Filiz Akın'ın Batılı kız imajıyla Türkiye'nin Batılılaşma macerası arasında bir ilişki kurmak, benzerlik aramak mümkündür. Türkiye nasıl ki bir şapka, bir eldiven ile şeklen değişip zoraki Batılılaşmış ise, Filiz Akın da saçını sarıya boyayarak, burnunu sivrilterek ve mini etek giyerek kendini zoraki değiştirmiştir.
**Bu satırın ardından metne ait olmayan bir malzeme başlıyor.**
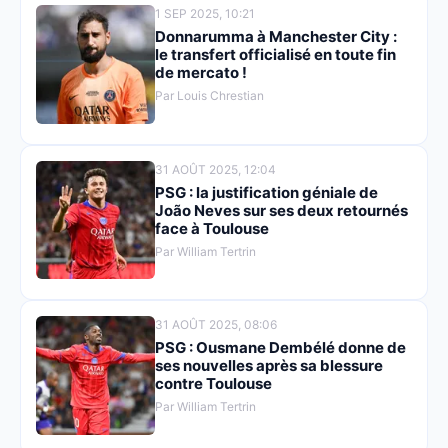
1 SEP 2025, 10:21
Donnarumma à Manchester City :
le transfert officialisé en toute fin
de mercato !
Par Louis Chrestian
31 AOÛT 2025, 12:04
PSG : la justification géniale de
João Neves sur ses deux retournés
face à Toulouse
Par William Tertrin
31 AOÛT 2025, 08:06
PSG : Ousmane Dembélé donne de
ses nouvelles après sa blessure
contre Toulouse
Par William Tertrin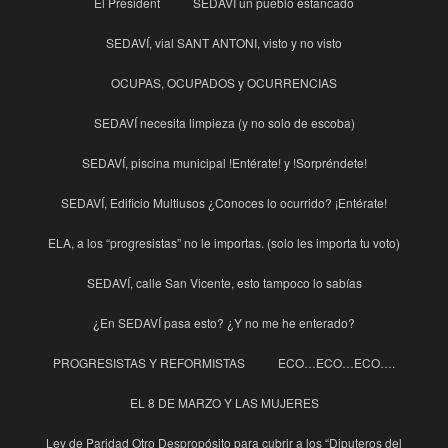
El President
SEDAVÍ un pueblo estancado
SEDAVÍ, vial SANT ANTONI, visto y no visto
OCUPAS, OCUPADOS y OCURRENCIAS
SEDAVÍ necesita limpieza (y no solo de escoba)
SEDAVÍ, piscina municipal !Entérate! y !Sorpréndete!
SEDAVÍ, Edificio Multiusos ¿Conoces lo ocurrido? ¡Entérate!
ELA, a los “progresistas” no le importas. (solo les importa tu voto)
SEDAVÍ, calle San Vicente, esto tampoco lo sabías
¿En SEDAVÍ pasa esto? ¿Y no me he enterado?
PROGRESISTAS Y REFORMISTAS
ECO…ECO…ECO….
EL 8 DE MARZO Y LAS MUJERES
Ley de Paridad Otro Despropósito para cubrir a los “Diputeros del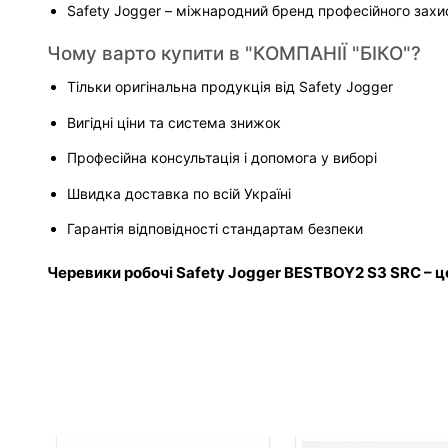
Safety Jogger – міжнародний бренд професійного захи
Чому варто купити в "КОМПАНІЇ "БІКО"?
Тільки оригінальна продукція від Safety Jogger 
Вигідні ціни та система знижок
Професійна консультація і допомога у виборі
Швидка доставка по всій Україні
Гарантія відповідності стандартам безпеки
Черевики робочі Safety Jogger BESTBOY2 S3 SRC – ц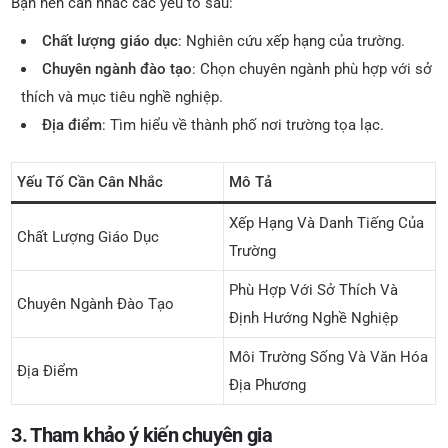
Bạn nên cân nhắc các yếu tố sau:
Chất lượng giáo dục
: Nghiên cứu xếp hạng của trường.
Chuyên ngành đào tạo
: Chọn chuyên ngành phù hợp với sở
thích và mục tiêu nghề nghiệp.
Địa điểm
: Tìm hiểu về thành phố nơi trường tọa lạc.
Yếu Tố Cần Cân Nhắc
Mô Tả
Xếp Hạng Và Danh Tiếng Của
Chất Lượng Giáo Dục
Trường
Phù Hợp Với Sở Thích Và
Chuyên Ngành Đào Tạo
Định Hướng Nghề Nghiệp
Môi Trường Sống Và Văn Hóa
Địa Điểm
Địa Phương
3. Tham khảo ý kiến chuyên gia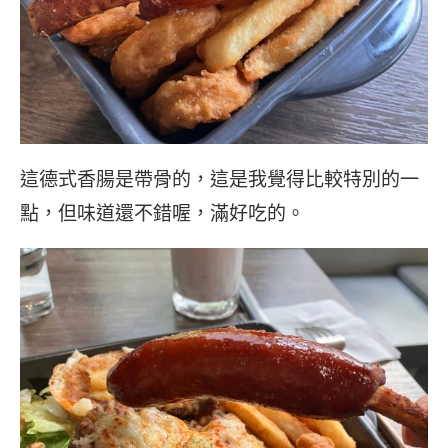
這德式香腸是帶骨的，這是我覺得比較特別的一
點，但味道還不錯喔，滿好吃的。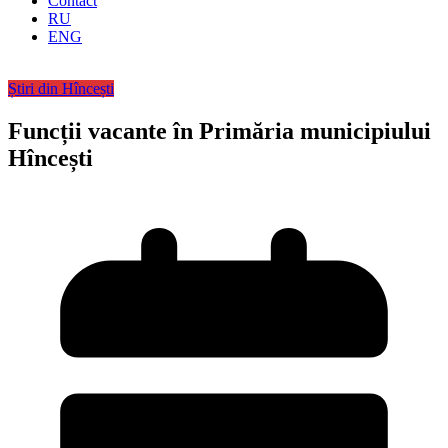
Contact
RU
ENG
Știri din Hîncești
Funcții vacante în Primăria municipiului
Hîncești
Türk sinemasının en batılı yüzü olarak tarihe geçmiştir. Şehirli, zarif, sarışın esas kadını oynayarak hafızalarda kalmıştır. Şeklen ve rol olarak batılı tipleri oynaması onu ruhen etkilemiş olmalı ki, Türker İnanoğlu'ndan boşandıktan sonra1982 yılında Leon Bubi Rubinstein ile evlenip Paris'e yerleşmiş, daha sonra Rubinstein'den boşanıp dönemin MİT müsteşarı Sönmez Köksal ile evlenip Amerika'ya yerleşmiştir. Filmlerinde olduğu gibi Batı onun hayranlık duyduğu yaşamak istediği vatanıdır.
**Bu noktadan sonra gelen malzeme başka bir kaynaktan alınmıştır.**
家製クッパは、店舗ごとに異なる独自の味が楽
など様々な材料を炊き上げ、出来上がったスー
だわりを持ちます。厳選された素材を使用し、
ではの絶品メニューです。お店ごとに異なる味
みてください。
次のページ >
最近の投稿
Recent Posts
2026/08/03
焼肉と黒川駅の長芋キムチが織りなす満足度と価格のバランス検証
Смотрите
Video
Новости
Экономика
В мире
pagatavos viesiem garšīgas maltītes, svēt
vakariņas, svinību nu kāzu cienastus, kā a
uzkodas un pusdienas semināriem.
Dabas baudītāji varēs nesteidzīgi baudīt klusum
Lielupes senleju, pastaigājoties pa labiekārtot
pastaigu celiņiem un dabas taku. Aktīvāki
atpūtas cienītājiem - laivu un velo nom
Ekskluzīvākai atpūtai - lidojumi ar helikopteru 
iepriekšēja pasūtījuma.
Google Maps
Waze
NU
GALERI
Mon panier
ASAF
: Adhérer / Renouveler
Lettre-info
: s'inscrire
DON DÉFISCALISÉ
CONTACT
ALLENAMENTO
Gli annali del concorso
Gurbet Kuşları gibi kilometre taşı bir filmde oynamasına rağmen oyunculuğu pek dikkat çekmemiştir. Antalya film festivali ödülü aldığı Ankara Eksperesi'ndeki Alman kadın ajan Hilda tam kendisine göre bir roldür. Vasat bir film olmasına rağmen buradaki rolüyle altın portakal ödülü almıştır. Türkiye'de şöhretli ve başarılı siyaset ve sanatçıların arkasında çoğunlukla güçlü bir el vardır. Bu bir zengin erkek bir dernek veya vakıf, bir mafya babası veya istihbarat örgütü olabilir. Yahut bir proje adamı olarak seçilirler. Yeşilçam sineması ve eğlence dünyasında güçlü gizli eller ve yapılar ile proje adamlar oldukça çoktur.
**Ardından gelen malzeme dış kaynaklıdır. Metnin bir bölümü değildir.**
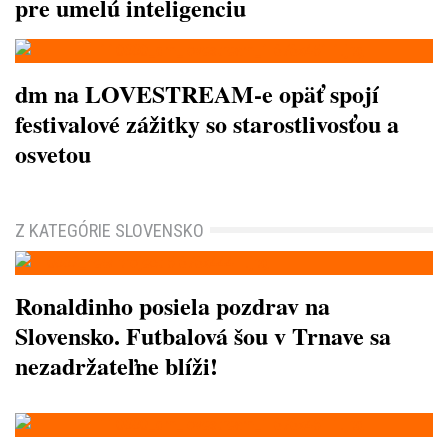
pre umelú inteligenciu
dm na LOVESTREAM-e opäť spojí
festivalové zážitky so starostlivosťou a
osvetou
Z KATEGÓRIE SLOVENSKO
Ronaldinho posiela pozdrav na
Slovensko. Futbalová šou v Trnave sa
nezadržateľne blíži!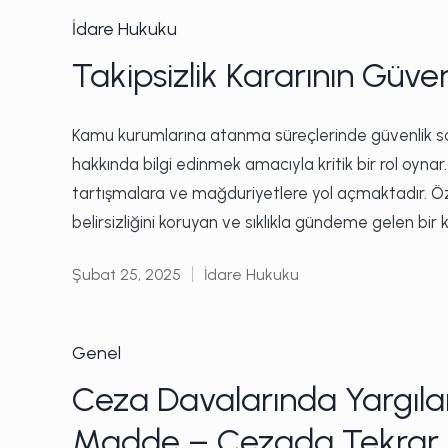
Posted
İdare Hukuku
in
Takipsizlik Kararının Güve
Kamu kurumlarına atanma süreçlerinde güvenlik soru
hakkında bilgi edinmek amacıyla kritik bir rol oynar
tartışmalara ve mağduriyetlere yol açmaktadır. Özell
belirsizliğini koruyan ve sıklıkla gündeme gelen b
Şubat 25, 2025
İdare Hukuku
Posted
in
Posted
Genel
in
Ceza Davalarında Yargıla
Madde – Cezada Tekrar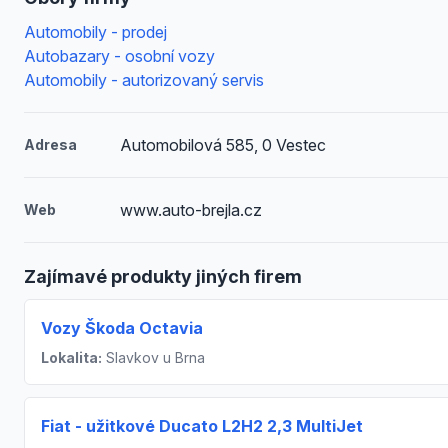
Automobily - prodej
Autobazary - osobní vozy
Automobily - autorizovaný servis
Automobilová 585, 0 Vestec
Adresa
www.auto-brejla.cz
Web
Zajímavé produkty jiných firem
Vozy Škoda Octavia
Lokalita:
Slavkov u Brna
Fiat - užitkové Ducato L2H2 2,3 MultiJet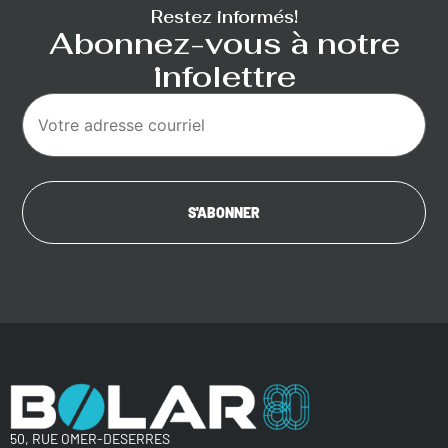
Restez informés!
Abonnez-vous à notre
infolettre
50, RUE OMER-DESERRES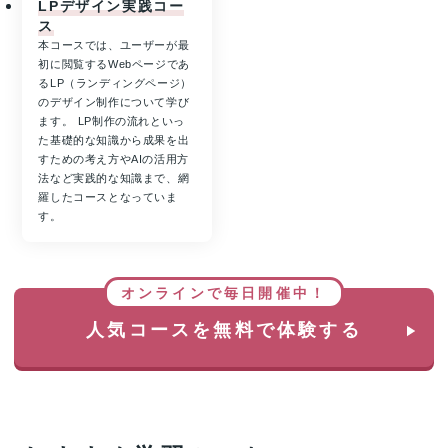
LPデザイン実践コー
ス
本コースでは、ユーザーが最
初に閲覧するWebページであ
るLP（ランディングページ）
のデザイン制作について学び
ます。 LP制作の流れといっ
た基礎的な知識から成果を出
すための考え方やAIの活用方
法など実践的な知識まで、網
羅したコースとなっていま
す。
オンラインで毎日開催中！
人気コースを無料で体験する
Bu bağlamda Filiz Akın'ın sinema dünyasında tutunmasının nedeni Türker İnanoğlu gibi büyük bir yapımcının arkasında olmasıdır. Akın, Batı'ya yüzünü dönmüş Türkiye'nin Yeşilçam'da yarattığı sarışın Batılı kadın tipidir. Yalı ve köşklerde yaşar, eğitimli, zengin ve zariftir. Esmer ve kilolu Anadolu kadınlarına benzemez. Hayranlıkla izlenmesi gereken bir yıldızdır. Çizdiği imaj bugün etkisini kaybetmiş gibi görünse de gerçekte oyunculuk döneminde şekli de olsa modern Türk kadınının inşasında etkili olmuştur.